Exotoxin A is known to inhibit the activity of many ERAD, including Sec61 and Derlin-1. First, the author knocked down the expression level of Derlin-1 by shRNA, and the results showed that this method could not inhibit the cross-presentation effect. After that, the author turned his attention to another protein, Sec61. Sec61 has two members, Sec61a1 and Sec61a2. Through RT-PCR analysis, the author found that the expression level of Sec61a1 in BMDC was higher than that of Sec61a2. In addition, after reducing the level of Sec61a1 in BMDC by electrotransformation of siRNA, the authors found that the cross-presentation effect of BMDC was significantly reduced. However, if OVA-mRNA is directly introduced into the cytoplasm at the same time, this inhibitory effect is relieved. In addition, direct stimulation of OT-I specific antigen peptides will not be negatively affected by Sec61a1 knockdown. This shows that Sec61a1 achieves the purpose of cross-presentation by regulating the release of antigen from endosomes.

Later, the author proved the fact that Sec61a1 exists on the surface of the endosomal membrane by means of electron microscopy.

To further prove the physiological function of Sec61a1. The author screened antibodies (scFv fragments) that specifically recognize Sec61a1 through phage surface display technology, and found a type of scFv that can specifically inhibit the recruitment of Sec61a1 to endosomes.

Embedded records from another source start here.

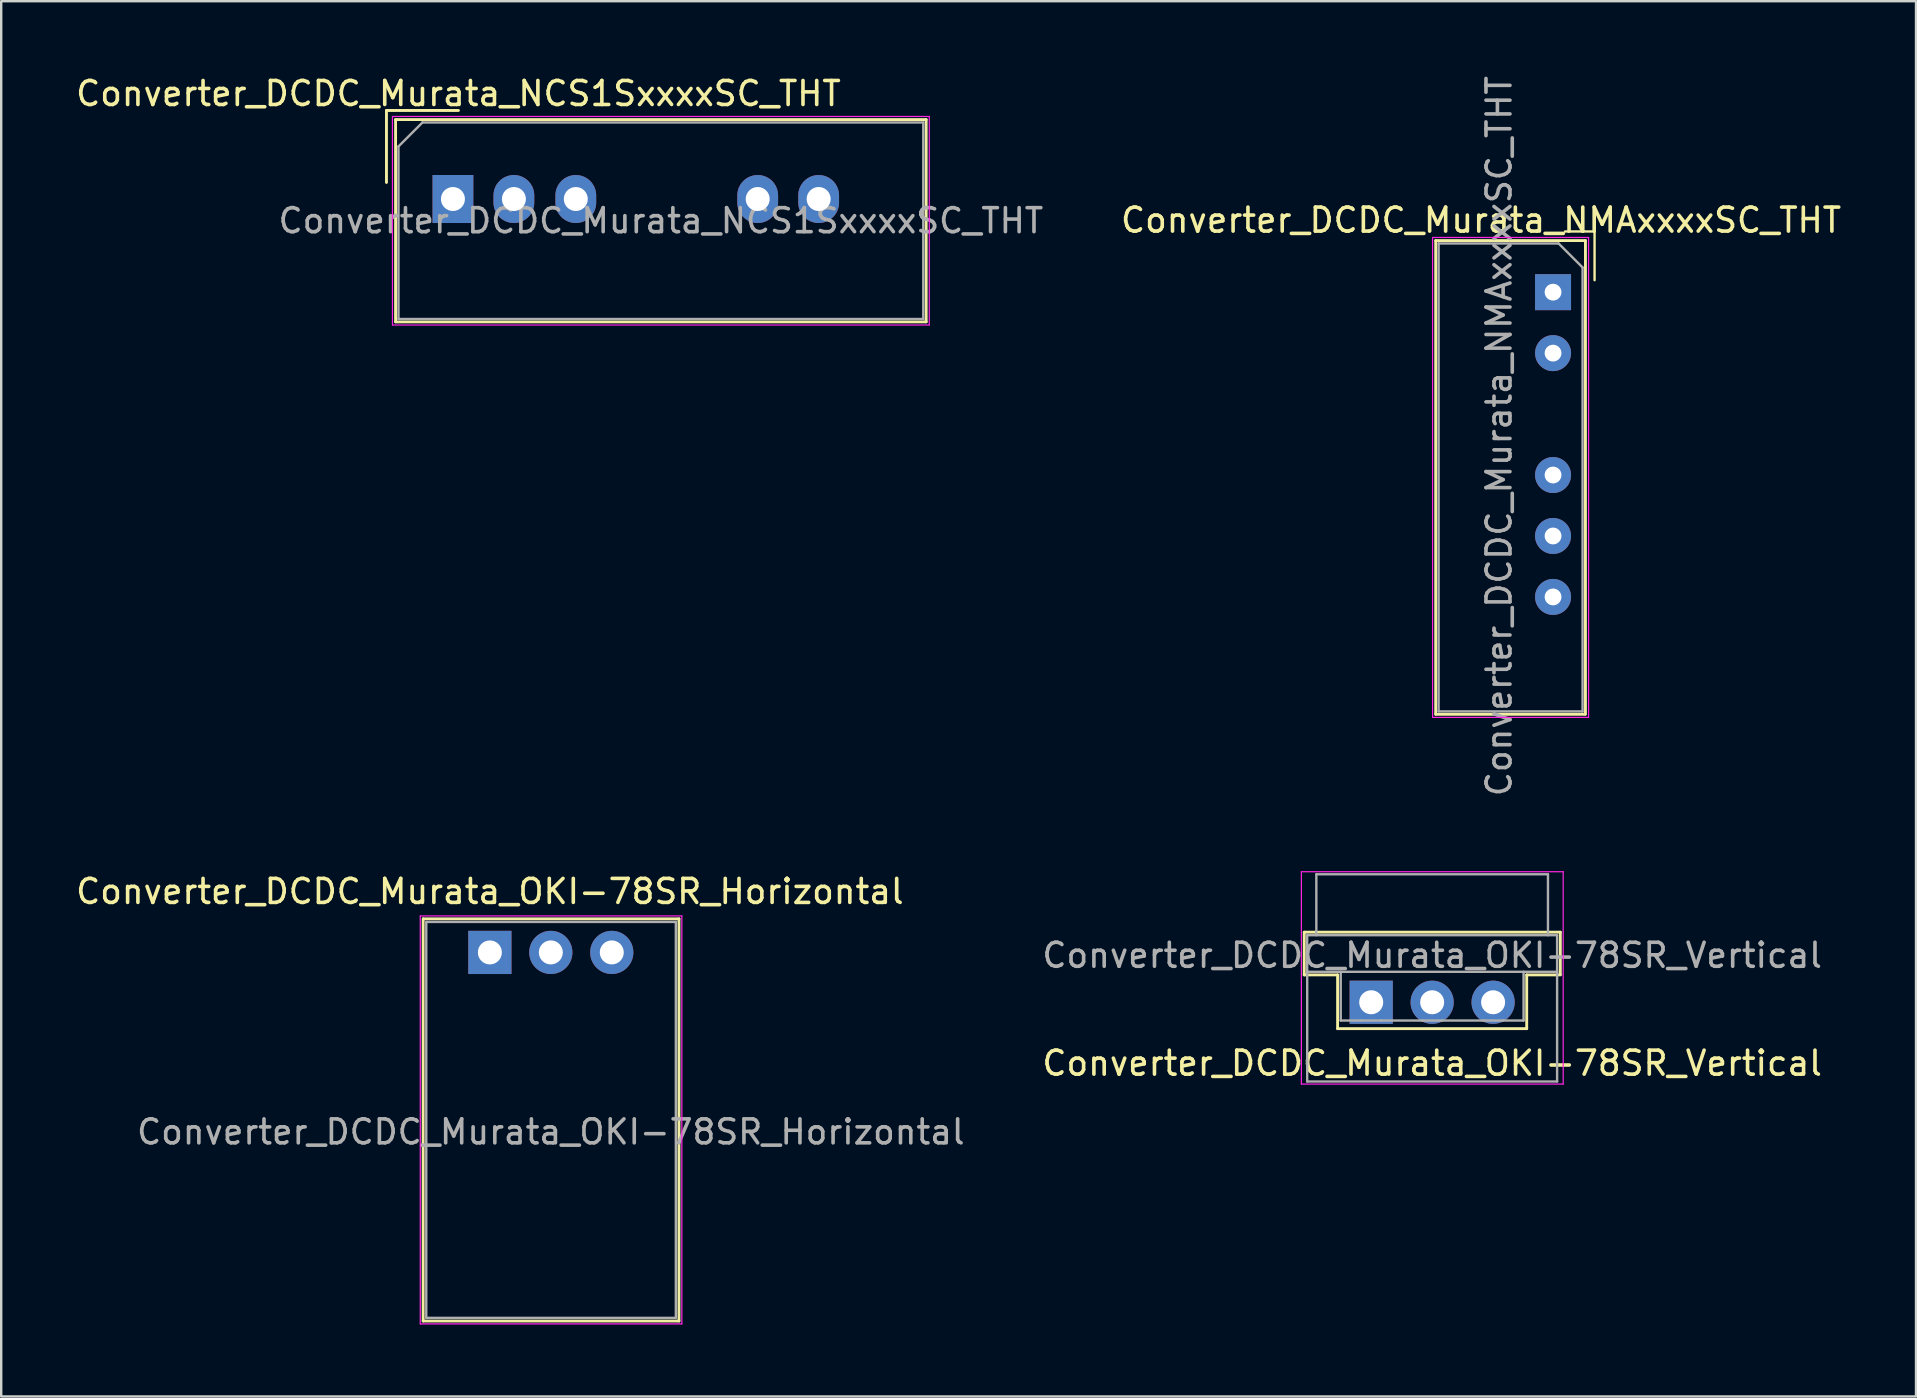
<source format=kicad_pcb>
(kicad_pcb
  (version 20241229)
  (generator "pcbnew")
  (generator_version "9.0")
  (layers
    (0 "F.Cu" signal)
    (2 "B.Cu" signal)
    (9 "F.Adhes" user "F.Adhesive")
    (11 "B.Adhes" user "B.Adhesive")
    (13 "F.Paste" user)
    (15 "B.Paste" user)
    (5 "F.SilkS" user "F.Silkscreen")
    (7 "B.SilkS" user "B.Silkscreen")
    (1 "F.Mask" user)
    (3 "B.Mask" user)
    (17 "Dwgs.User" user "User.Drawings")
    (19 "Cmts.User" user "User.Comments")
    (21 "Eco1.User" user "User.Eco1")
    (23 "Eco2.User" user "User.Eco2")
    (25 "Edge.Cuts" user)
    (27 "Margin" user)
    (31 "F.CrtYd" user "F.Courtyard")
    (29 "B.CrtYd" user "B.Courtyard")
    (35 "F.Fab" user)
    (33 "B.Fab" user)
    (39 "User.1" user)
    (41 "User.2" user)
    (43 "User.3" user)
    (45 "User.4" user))
  (footprint "Converter_DCDC_Murata_NCS1SxxxxSC_THT"
    (layer "F.Cu")
    (at 15.824 5.243)
    (property "Reference" "Converter_DCDC_Murata_NCS1SxxxxSC_THT" (at 0.23 -4.395 0) (layer "F.SilkS") (effects (font (size 1 1) (thickness 0.15))))
    (attr through_hole)
    (fp_line (start -2.77 -3.69) (end 0.23 -3.69) (stroke (width 0.12) (type solid)) (layer "F.SilkS"))
    (fp_line (start -2.77 -0.69) (end -2.77 -3.69) (stroke (width 0.12) (type solid)) (layer "F.SilkS"))
    (fp_line (start -2.39 -3.31) (end -2.39 5.12) (stroke (width 0.12) (type solid)) (layer "F.SilkS"))
    (fp_line (start -2.39 -3.31) (end 19.72 -3.31) (stroke (width 0.12) (type solid)) (layer "F.SilkS"))
    (fp_line (start -2.39 5.12) (end 19.72 5.12) (stroke (width 0.12) (type solid)) (layer "F.SilkS"))
    (fp_line (start 19.72 -3.31) (end 19.72 5.12) (stroke (width 0.12) (type solid)) (layer "F.SilkS"))
    (fp_line (start -2.52 -3.44) (end -2.52 5.25) (stroke (width 0.05) (type solid)) (layer "F.CrtYd"))
    (fp_line (start -2.52 -3.44) (end 19.85 -3.44) (stroke (width 0.05) (type solid)) (layer "F.CrtYd"))
    (fp_line (start -2.52 5.25) (end 19.85 5.25) (stroke (width 0.05) (type solid)) (layer "F.CrtYd"))
    (fp_line (start 19.85 -3.44) (end 19.85 5.25) (stroke (width 0.05) (type solid)) (layer "F.CrtYd"))
    (fp_line (start -2.27 -2.19) (end -1.27 -3.19) (stroke (width 0.1) (type solid)) (layer "F.Fab"))
    (fp_line (start -2.27 5) (end -2.27 -2.19) (stroke (width 0.1) (type solid)) (layer "F.Fab"))
    (fp_line (start -1.27 -3.19) (end 19.6 -3.19) (stroke (width 0.1) (type solid)) (layer "F.Fab"))
    (fp_line (start 19.6 -3.19) (end 19.6 5) (stroke (width 0.1) (type solid)) (layer "F.Fab"))
    (fp_line (start 19.6 5) (end -2.27 5) (stroke (width 0.1) (type solid)) (layer "F.Fab"))
    (fp_text user "" (at -3 0 0) (layer "F.SilkS") (effects (font (size 1 1) (thickness 0.15))))
    (fp_text user "${REFERENCE}" (at 8.665 0.905 0) (layer "F.Fab") (effects (font (size 1 1) (thickness 0.15))))
    (pad "1" thru_hole rect (at 0 0) (size 1.7 2) (drill 1) (layers "*.Cu" "*.Mask"))
    (pad "2" thru_hole oval (at 2.54 0) (size 1.7 2) (drill 1) (layers "*.Cu" "*.Mask"))
    (pad "3" thru_hole oval (at 5.12 0) (size 1.7 2) (drill 1) (layers "*.Cu" "*.Mask"))
    (pad "6" thru_hole oval (at 12.7 0) (size 1.7 2) (drill 1) (layers "*.Cu" "*.Mask"))
    (pad "7" thru_hole oval (at 15.24 0) (size 1.7 2) (drill 1) (layers "*.Cu" "*.Mask")))
  (footprint "Converter_DCDC_Murata_OKI-78SR_Vertical"
    (layer "F.Cu")
    (at 54.089 38.715)
    (property "Reference" "Converter_DCDC_Murata_OKI-78SR_Vertical" (at 2.54 2.54 180) (layer "F.SilkS") (effects (font (size 1 1) (thickness 0.15))))
    (attr through_hole)
    (fp_line (start -2.79 -2.92) (end -2.79 -1.14) (stroke (width 0.12) (type solid)) (layer "F.SilkS"))
    (fp_line (start -1.4 -1.14) (end -2.79 -1.14) (stroke (width 0.12) (type solid)) (layer "F.SilkS"))
    (fp_line (start -1.4 1.1) (end -1.4 -1.14) (stroke (width 0.12) (type solid)) (layer "F.SilkS"))
    (fp_line (start 6.48 -1.14) (end 6.48 1.1) (stroke (width 0.12) (type solid)) (layer "F.SilkS"))
    (fp_line (start 6.48 1.1) (end -1.4 1.1) (stroke (width 0.12) (type solid)) (layer "F.SilkS"))
    (fp_line (start 7.88 -2.92) (end -2.79 -2.92) (stroke (width 0.12) (type solid)) (layer "F.SilkS"))
    (fp_line (start 7.88 -1.15) (end 7.88 -2.92) (stroke (width 0.12) (type solid)) (layer "F.SilkS"))
    (fp_line (start 7.88 -1.14) (end 6.48 -1.14) (stroke (width 0.12) (type solid)) (layer "F.SilkS"))
    (fp_line (start -2.91 -5.44) (end -2.91 3.41) (stroke (width 0.05) (type solid)) (layer "F.CrtYd"))
    (fp_line (start -2.91 3.41) (end 8 3.41) (stroke (width 0.05) (type solid)) (layer "F.CrtYd"))
    (fp_line (start 8 -5.44) (end -2.91 -5.44) (stroke (width 0.05) (type solid)) (layer "F.CrtYd"))
    (fp_line (start 8 3.41) (end 8 -5.44) (stroke (width 0.05) (type solid)) (layer "F.CrtYd"))
    (fp_line (start -2.667 -2.794) (end -2.667 -1.27) (stroke (width 0.1) (type solid)) (layer "F.Fab"))
    (fp_line (start -2.667 -2.794) (end 7.747 -2.794) (stroke (width 0.1) (type solid)) (layer "F.Fab"))
    (fp_line (start -2.667 -1.27) (end -2.667 3.302) (stroke (width 0.1) (type solid)) (layer "F.Fab"))
    (fp_line (start -2.667 -1.27) (end 7.747 -1.27) (stroke (width 0.1) (type solid)) (layer "F.Fab"))
    (fp_line (start -2.286 -5.334) (end -2.286 -2.794) (stroke (width 0.1) (type solid)) (layer "F.Fab"))
    (fp_line (start -1.27 0.762) (end -1.27 -1.27) (stroke (width 0.1) (type solid)) (layer "F.Fab"))
    (fp_line (start -1.27 0.762) (end -0.406 0.762) (stroke (width 0.1) (type solid)) (layer "F.Fab"))
    (fp_line (start 0.406 0.762) (end -0.406 0.762) (stroke (width 0.1) (type solid)) (layer "F.Fab"))
    (fp_line (start 0.406 0.762) (end 2.134 0.762) (stroke (width 0.1) (type solid)) (layer "F.Fab"))
    (fp_line (start 2.946 0.762) (end 2.134 0.762) (stroke (width 0.1) (type solid)) (layer "F.Fab"))
    (fp_line (start 2.946 0.762) (end 4.674 0.762) (stroke (width 0.1) (type solid)) (layer "F.Fab"))
    (fp_line (start 5.486 0.762) (end 4.674 0.762) (stroke (width 0.1) (type solid)) (layer "F.Fab"))
    (fp_line (start 5.486 0.762) (end 6.35 0.762) (stroke (width 0.1) (type solid)) (layer "F.Fab"))
    (fp_line (start 6.35 -1.27) (end 6.35 0.762) (stroke (width 0.1) (type solid)) (layer "F.Fab"))
    (fp_line (start 7.366 -5.334) (end -2.286 -5.334) (stroke (width 0.1) (type solid)) (layer "F.Fab"))
    (fp_line (start 7.366 -2.794) (end 7.366 -5.334) (stroke (width 0.1) (type solid)) (layer "F.Fab"))
    (fp_line (start 7.747 -2.794) (end 7.747 -1.27) (stroke (width 0.1) (type solid)) (layer "F.Fab"))
    (fp_line (start 7.747 -1.27) (end 7.747 3.302) (stroke (width 0.1) (type solid)) (layer "F.Fab"))
    (fp_line (start 7.747 3.302) (end -2.667 3.302) (stroke (width 0.1) (type solid)) (layer "F.Fab"))
    (fp_text user "${REFERENCE}" (at 2.54 -1.956 180) (layer "F.Fab") (effects (font (size 1 1) (thickness 0.15))))
    (pad "1" thru_hole rect (at 0 0) (size 1.8 1.8) (drill 1) (layers "*.Cu" "*.Mask"))
    (pad "2" thru_hole circle (at 2.54 0) (size 1.8 1.8) (drill 1) (layers "*.Cu" "*.Mask"))
    (pad "3" thru_hole circle (at 5.08 0) (size 1.8 1.8) (drill 1) (layers "*.Cu" "*.Mask")))
  (footprint "Converter_DCDC_Murata_OKI-78SR_Horizontal"
    (layer "F.Cu")
    (at 17.363 36.638)
    (property "Reference" "Converter_DCDC_Murata_OKI-78SR_Horizontal" (at 0 -2.54 180) (layer "F.SilkS") (effects (font (size 1 1) (thickness 0.15))))
    (attr through_hole)
    (fp_line (start -2.78 -1.4) (end -2.78 15.36) (stroke (width 0.12) (type solid)) (layer "F.SilkS"))
    (fp_line (start -2.78 15.36) (end 7.88 15.36) (stroke (width 0.12) (type solid)) (layer "F.SilkS"))
    (fp_line (start 7.88 -1.4) (end -2.77 -1.4) (stroke (width 0.12) (type solid)) (layer "F.SilkS"))
    (fp_line (start 7.88 15.36) (end 7.88 -1.4) (stroke (width 0.12) (type solid)) (layer "F.SilkS"))
    (fp_line (start -2.9 -1.52) (end -2.9 15.48) (stroke (width 0.05) (type solid)) (layer "F.CrtYd"))
    (fp_line (start -2.9 15.48) (end 8 15.48) (stroke (width 0.05) (type solid)) (layer "F.CrtYd"))
    (fp_line (start 8 -1.52) (end -2.9 -1.52) (stroke (width 0.05) (type solid)) (layer "F.CrtYd"))
    (fp_line (start 8 15.48) (end 8 -1.52) (stroke (width 0.05) (type solid)) (layer "F.CrtYd"))
    (fp_line (start -2.65 -1.27) (end 7.75 -1.27) (stroke (width 0.1) (type solid)) (layer "F.Fab"))
    (fp_line (start -2.65 15.23) (end -2.65 -1.27) (stroke (width 0.1) (type solid)) (layer "F.Fab"))
    (fp_line (start 7.75 -1.27) (end 7.75 15.23) (stroke (width 0.1) (type solid)) (layer "F.Fab"))
    (fp_line (start 7.75 15.23) (end -2.65 15.23) (stroke (width 0.1) (type solid)) (layer "F.Fab"))
    (fp_text user "${REFERENCE}" (at 2.54 7.48 180) (layer "F.Fab") (effects (font (size 1 1) (thickness 0.15))))
    (pad "1" thru_hole rect (at 0 0 180) (size 1.8 1.8) (drill 1) (layers "*.Cu" "*.Mask"))
    (pad "2" thru_hole circle (at 2.54 0 180) (size 1.8 1.8) (drill 1) (layers "*.Cu" "*.Mask"))
    (pad "3" thru_hole circle (at 5.08 0 180) (size 1.8 1.8) (drill 1) (layers "*.Cu" "*.Mask")))
  (footprint "Converter_DCDC_Murata_NMAxxxxSC_THT"
    (layer "F.Cu")
    (at 61.667 9.125)
    (property "Reference" "Converter_DCDC_Murata_NMAxxxxSC_THT" (at -3 -3 0) (layer "F.SilkS") (effects (font (size 1 1) (thickness 0.15))))
    (attr through_hole)
    (fp_line (start -4.89 -2.15) (end -4.89 17.59) (stroke (width 0.12) (type solid)) (layer "F.SilkS"))
    (fp_line (start -4.89 17.59) (end 1.33 17.59) (stroke (width 0.12) (type solid)) (layer "F.SilkS"))
    (fp_line (start 1.35 -2.15) (end -4.89 -2.15) (stroke (width 0.12) (type solid)) (layer "F.SilkS"))
    (fp_line (start 1.35 17.59) (end 1.35 -2.15) (stroke (width 0.12) (type solid)) (layer "F.SilkS"))
    (fp_line (start 1.73 -2.53) (end 0.5 -2.53) (stroke (width 0.1) (type solid)) (layer "F.SilkS"))
    (fp_line (start 1.73 -2.53) (end 1.73 -0.5) (stroke (width 0.1) (type solid)) (layer "F.SilkS"))
    (fp_line (start -5.02 -2.28) (end -5.02 17.72) (stroke (width 0.05) (type solid)) (layer "F.CrtYd"))
    (fp_line (start -5.02 17.72) (end 1.48 17.72) (stroke (width 0.05) (type solid)) (layer "F.CrtYd"))
    (fp_line (start 1.48 -2.28) (end -5.02 -2.28) (stroke (width 0.05) (type solid)) (layer "F.CrtYd"))
    (fp_line (start 1.48 17.72) (end 1.48 -2.28) (stroke (width 0.05) (type solid)) (layer "F.CrtYd"))
    (fp_line (start -4.77 -2.03) (end -4.77 17.47) (stroke (width 0.1) (type solid)) (layer "F.Fab"))
    (fp_line (start -4.77 17.47) (end 1.23 17.47) (stroke (width 0.1) (type solid)) (layer "F.Fab"))
    (fp_line (start 0.23 -2.03) (end -4.77 -2.03) (stroke (width 0.1) (type solid)) (layer "F.Fab"))
    (fp_line (start 0.23 -2.03) (end 1.23 -1.03) (stroke (width 0.1) (type solid)) (layer "F.Fab"))
    (fp_line (start 1.23 17.47) (end 1.23 -1.03) (stroke (width 0.1) (type solid)) (layer "F.Fab"))
    (fp_text user "${REFERENCE}" (at -2.25 6 90) (layer "F.Fab") (effects (font (size 1 1) (thickness 0.15))))
    (pad "1" thru_hole rect (at 0 0) (size 1.5 1.5) (drill 0.7) (layers "*.Cu" "*.Mask"))
    (pad "2" thru_hole oval (at 0 2.54) (size 1.5 1.5) (drill 0.7) (layers "*.Cu" "*.Mask"))
    (pad "4" thru_hole oval (at 0 7.62) (size 1.5 1.5) (drill 0.7) (layers "*.Cu" "*.Mask"))
    (pad "5" thru_hole oval (at 0 10.16) (size 1.5 1.5) (drill 0.7) (layers "*.Cu" "*.Mask"))
    (pad "6" thru_hole oval (at 0 12.7) (size 1.5 1.5) (drill 0.7) (layers "*.Cu" "*.Mask")))
  (gr_rect
    (start -3 -3)
    (end 76.792 55.143)
    (stroke (width 0.1) (type default))
    (fill no)
    (layer "Edge.Cuts")))
</source>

After that, the author introduced the specific scFv plasmid into BMDC through lentiviral transfection, and repeated the above experiment. Fluorescence imaging results show that the scFv can co-localize well with Sec61a1, and the scFv can significantly inhibit the content of OVA in the cytoplasm and the content of mature MHC-I antigen complex. The final activation experiment also showed that the scFv can inhibit the cross-presentation effect.

Finally, they used the DCs of TRIF-/- mice to find that TRIF protein is also involved in this cross-presentation process.

In summary, the author used a series of in vitro experiments to prove the important role of Sec61a1 in mediating DC cross-presentation.